*** RECORDS SUPPLIED
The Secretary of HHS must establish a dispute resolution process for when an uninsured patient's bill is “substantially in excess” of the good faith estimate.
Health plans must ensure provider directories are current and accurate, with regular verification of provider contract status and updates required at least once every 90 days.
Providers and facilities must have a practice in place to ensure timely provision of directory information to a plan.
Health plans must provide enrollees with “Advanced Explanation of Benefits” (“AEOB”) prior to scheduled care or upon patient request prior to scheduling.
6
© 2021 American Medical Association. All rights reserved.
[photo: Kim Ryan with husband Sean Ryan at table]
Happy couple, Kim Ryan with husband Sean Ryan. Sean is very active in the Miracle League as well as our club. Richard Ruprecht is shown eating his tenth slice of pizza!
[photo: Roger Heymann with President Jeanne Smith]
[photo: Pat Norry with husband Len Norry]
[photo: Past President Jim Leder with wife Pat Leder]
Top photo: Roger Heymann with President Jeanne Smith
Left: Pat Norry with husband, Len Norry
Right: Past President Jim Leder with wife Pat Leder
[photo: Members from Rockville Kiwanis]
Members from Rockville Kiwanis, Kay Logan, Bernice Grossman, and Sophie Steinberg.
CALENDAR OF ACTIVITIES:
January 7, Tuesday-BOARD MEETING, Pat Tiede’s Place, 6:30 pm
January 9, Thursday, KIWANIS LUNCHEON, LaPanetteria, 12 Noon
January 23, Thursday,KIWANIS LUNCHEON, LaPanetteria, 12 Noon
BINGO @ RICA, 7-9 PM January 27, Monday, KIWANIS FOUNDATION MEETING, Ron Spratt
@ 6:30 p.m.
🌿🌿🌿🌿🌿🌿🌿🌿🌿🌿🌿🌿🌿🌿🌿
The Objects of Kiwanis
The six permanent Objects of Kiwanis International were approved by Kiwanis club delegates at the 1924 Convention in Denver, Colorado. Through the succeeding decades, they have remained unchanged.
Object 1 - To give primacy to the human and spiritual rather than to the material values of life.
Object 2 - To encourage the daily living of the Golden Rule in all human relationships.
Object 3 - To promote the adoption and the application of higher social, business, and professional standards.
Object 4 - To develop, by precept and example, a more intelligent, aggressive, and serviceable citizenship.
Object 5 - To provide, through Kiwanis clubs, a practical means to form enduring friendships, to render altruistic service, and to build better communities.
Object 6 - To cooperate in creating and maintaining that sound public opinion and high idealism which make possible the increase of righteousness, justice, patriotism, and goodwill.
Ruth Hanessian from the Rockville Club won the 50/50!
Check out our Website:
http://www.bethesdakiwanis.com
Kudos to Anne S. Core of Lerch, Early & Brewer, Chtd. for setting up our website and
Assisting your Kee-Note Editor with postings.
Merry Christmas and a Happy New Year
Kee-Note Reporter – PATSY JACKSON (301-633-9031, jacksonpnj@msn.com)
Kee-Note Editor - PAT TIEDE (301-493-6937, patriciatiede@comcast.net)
******
## [REQUIRED ACTION]
Every entry, written out exactly, is what the response should contain.

## [RESULT]
The Secretary of HHS must establish a dispute resolution process for when an uninsured patient's bill is “substantially in excess” of the good faith estimate.
Health plans must ensure provider directories are current and accurate, with regular verification of provider contract status and updates required at least once every 90 days.
Providers and facilities must have a practice in place to ensure timely provision of directory information to a plan.
Health plans must provide enrollees with “Advanced Explanation of Benefits” (“AEOB”) prior to scheduled care or upon patient request prior to scheduling.
6
© 2021 American Medical Association. All rights reserved.
[photo: Kim Ryan with husband Sean Ryan at table]
Happy couple, Kim Ryan with husband Sean Ryan. Sean is very active in the Miracle League as well as our club. Richard Ruprecht is shown eating his tenth slice of pizza!
[photo: Roger Heymann with President Jeanne Smith]
[photo: Pat Norry with husband Len Norry]
[photo: Past President Jim Leder with wife Pat Leder]
Top photo: Roger Heymann with President Jeanne Smith
Left: Pat Norry with husband, Len Norry
Right: Past President Jim Leder with wife Pat Leder
[photo: Members from Rockville Kiwanis]
Members from Rockville Kiwanis, Kay Logan, Bernice Grossman, and Sophie Steinberg.
CALENDAR OF ACTIVITIES:
January 7, Tuesday-BOARD MEETING, Pat Tiede’s Place, 6:30 pm
January 9, Thursday, KIWANIS LUNCHEON, LaPanetteria, 12 Noon
January 23, Thursday,KIWANIS LUNCHEON, LaPanetteria, 12 Noon
BINGO @ RICA, 7-9 PM January 27, Monday, KIWANIS FOUNDATION MEETING, Ron Spratt
@ 6:30 p.m.
🌿🌿🌿🌿🌿🌿🌿🌿🌿🌿🌿🌿🌿🌿🌿
The Objects of Kiwanis
The six permanent Objects of Kiwanis International were approved by Kiwanis club delegates at the 1924 Convention in Denver, Colorado. Through the succeeding decades, they have remained unchanged.
Object 1 - To give primacy to the human and spiritual rather than to the material values of life.
Object 2 - To encourage the daily living of the Golden Rule in all human relationships.
Object 3 - To promote the adoption and the application of higher social, business, and professional standards.
Object 4 - To develop, by precept and example, a more intelligent, aggressive, and serviceable citizenship.
Object 5 - To provide, through Kiwanis clubs, a practical means to form enduring friendships, to render altruistic service, and to build better communities.
Object 6 - To cooperate in creating and maintaining that sound public opinion and high idealism which make possible the increase of righteousness, justice, patriotism, and goodwill.
Ruth Hanessian from the Rockville Club won the 50/50!
Check out our Website:
http://www.bethesdakiwanis.com
Kudos to Anne S. Core of Lerch, Early & Brewer, Chtd. for setting up our website and
Assisting your Kee-Note Editor with postings.
Merry Christmas and a Happy New Year
Kee-Note Reporter – PATSY JACKSON (301-633-9031, jacksonpnj@msn.com)
Kee-Note Editor - PAT TIEDE (301-493-6937, patriciatiede@comcast.net)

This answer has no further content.